### Selected excerpt
Certainly the algorithm that has \(\cal{O}(\log(n))\) is better than the one with \(\cal{O}(n)\), which is illustrated in Fig. 2.2.3. In other words, an \(\cal{O}(\log(n))\) algorithm requires less number of steps and is likely to run faster than the one with \(\cal{O}(n)\) complexity.

Fig. 2.2.3 A plot of various complexities.¶

2.3. Data Representation¶

The other crucial component of our solutions to world problems is the data representation, which deals with encoding the information regarding the problem in a form that is most suitable for our algorithm.

If our problem is the calculation of the average of grades in a class, then before implementing our solution, we need to determine how we are going to represent (encode) the grades of students. This is what we are going to determine in the ‘data representation’ part of our solution and to discuss in Chapter 3.

2.4. The World of Programming Languages¶

Since the advent of computers, many programming languages have been developed with different designs and levels of complexity. In fact, there are about 700 programming languages - see, e.g. the list of programming languages - that offer different abstraction levels (hiding the low-level details from the programmer) and computational benefits (e.g. providing built-in rule-search engine).

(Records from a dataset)
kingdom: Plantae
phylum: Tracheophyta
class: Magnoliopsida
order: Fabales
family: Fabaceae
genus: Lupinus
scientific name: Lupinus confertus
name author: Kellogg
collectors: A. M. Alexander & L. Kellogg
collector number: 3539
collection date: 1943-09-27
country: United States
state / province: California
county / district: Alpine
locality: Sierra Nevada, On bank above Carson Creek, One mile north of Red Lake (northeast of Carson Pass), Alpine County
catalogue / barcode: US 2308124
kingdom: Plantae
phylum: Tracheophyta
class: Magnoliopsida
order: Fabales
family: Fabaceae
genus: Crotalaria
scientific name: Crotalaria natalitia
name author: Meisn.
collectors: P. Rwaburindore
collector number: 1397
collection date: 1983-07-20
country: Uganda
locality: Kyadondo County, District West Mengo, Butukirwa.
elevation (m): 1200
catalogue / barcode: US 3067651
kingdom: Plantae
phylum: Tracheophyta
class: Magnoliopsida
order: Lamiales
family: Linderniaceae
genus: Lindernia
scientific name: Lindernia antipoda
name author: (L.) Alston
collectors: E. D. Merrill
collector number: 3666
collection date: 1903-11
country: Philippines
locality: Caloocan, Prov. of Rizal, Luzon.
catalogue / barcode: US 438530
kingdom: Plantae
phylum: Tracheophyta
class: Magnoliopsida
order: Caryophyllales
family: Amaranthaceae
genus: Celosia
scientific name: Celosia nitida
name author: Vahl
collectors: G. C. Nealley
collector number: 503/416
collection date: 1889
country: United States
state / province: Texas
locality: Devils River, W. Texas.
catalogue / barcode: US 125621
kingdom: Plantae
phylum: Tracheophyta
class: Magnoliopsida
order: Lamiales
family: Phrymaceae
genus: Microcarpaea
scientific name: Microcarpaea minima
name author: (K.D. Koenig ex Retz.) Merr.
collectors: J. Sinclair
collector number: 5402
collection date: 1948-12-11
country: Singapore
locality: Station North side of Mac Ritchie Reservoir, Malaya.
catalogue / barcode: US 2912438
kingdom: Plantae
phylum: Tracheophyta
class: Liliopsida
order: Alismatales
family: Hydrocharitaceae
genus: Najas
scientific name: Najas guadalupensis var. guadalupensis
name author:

### To do
1. Write out the part of the programming textbook excerpt that begins at the words "If our problem" and stops after the words "in Chapter 3.".
2. According to the programming textbook excerpt, about how many programming languages are there?
3. Can you carry on the programming textbook excerpt from its final sentence?

### Written responses
1.
If our problem is the calculation of the average of grades in a class, then before implementing our solution, we need to determine how we are going to represent (encode) the grades of students. This is what we are going to determine in the ‘data representation’ part of our solution and to discuss in Chapter 3.

2. About 700.

3.
In this section, we will give a flavour of programming languages in terms of abstraction levels (low-level vs. high-level – see Fig. 2.4.1) as well as the computational benefits they provide.

Fig. 2.4.1 The spectrum of programming languages, ranging from low-level languages to high-level languages and natural languages.¶

2.4.1. Low-level Languages¶

In the previous chapter, we introduced the concept of machine code program. A machine code program is an aggregate of instructions and data, all being represented in terms of zeros (0) and ones (1). A machine code is practically unreadable and very burdensome to create, as we have seen before and illustrated below:

01010101 01001000 10001001 11100101 10001011 00010101 10110010 00000011
00100000 00000000 10001011 00000101 10110000 00000011 00100000 00000000
00001111 10101111 11000010 10001001 00000101 10111011 00000011 00100000
00000000 10111000 00000000 00000000 00000000 00000000 11001001 11000011
...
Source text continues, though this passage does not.